Autour de lui s’articulent de multiples cellules de nonnes abritant chacune une cuisine à ciel ouvert, un cabinet d’aisances et un salon. Les servantes logeaient au-dessus, dans des conditions très difficiles. Une salle est réservée aux veillées funèbres, ornée de portraits de religieuses. Aux murs, des fresques rappellent les différentes phases de l’âme en état de péché jusqu’à l’état de grâce final.

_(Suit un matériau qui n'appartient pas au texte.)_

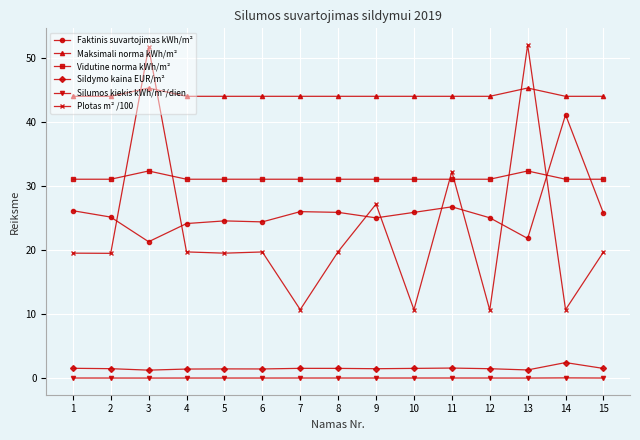

The Vidutine norma kWh/m² series shows 12.9 at 8. True or false?

False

Passé la salle des hosties, on accède directement à un vaste quartier d’habitation. Voici donc cette ville dans la ville. Calle Cordoba, calle Toledo, calle Sevilla, calle Burgos, calle Granada… C’est ici tout un pan de la géographie espagnole qui se tient dans quelques milliers de mètres carrés. Maisons basses en adobe, peintes en ocre-rouge, se succèdent à l’infini. Un véritable labyrinthe se dessine.














À l’extrémité nord du monastère, voici un lavoir à ciel ouvert équipé de grandes demi-jarres pour laver et évacuer les eaux sales. Étonnant.




À gauche, en revenant vers la zone des cloîtres, impossible de passer à côté des cuisines communes, assombries par des siècles de fumées.




Plaza Zocodober, impossible de ne pas admirer la superbe fontaine dressée au milieu de la place ensoleillée. C’est ici que les nonnes prenaient leur bain… sept fois dans l’année !


Au-dessus, de petits escaliers montent jusqu’à une terrasse qui offre une vue panoramique sur toute cette petite vie monastique, le tout surplombé par les deux volcans qui gardent la cuvette d’Arequipa. Magique.




La visite s’achève par le cloître majeur, le plus important de tous avec ses piliers ocre-rouge, orné de fresques contant la vie du Christ et de la Vierge. Sublime.




Après tant de belles choses, retour en arrière vers l’Inka Roots. Au passage, petit coup d’œil sur la façade du centre culturel San Agustin.

La nuit tombe vite ici. Passé 18 heures, il fait déjà presque entièrement noir. C’est le bon moment pour retourner vers la Plaza de Armas pour admirer ses lumières. Je mange un bout et je file dare-dare me coucher. Demain, mon guide pour le Cañon de Colca vient me chercher à 3 heures du matin. Dur.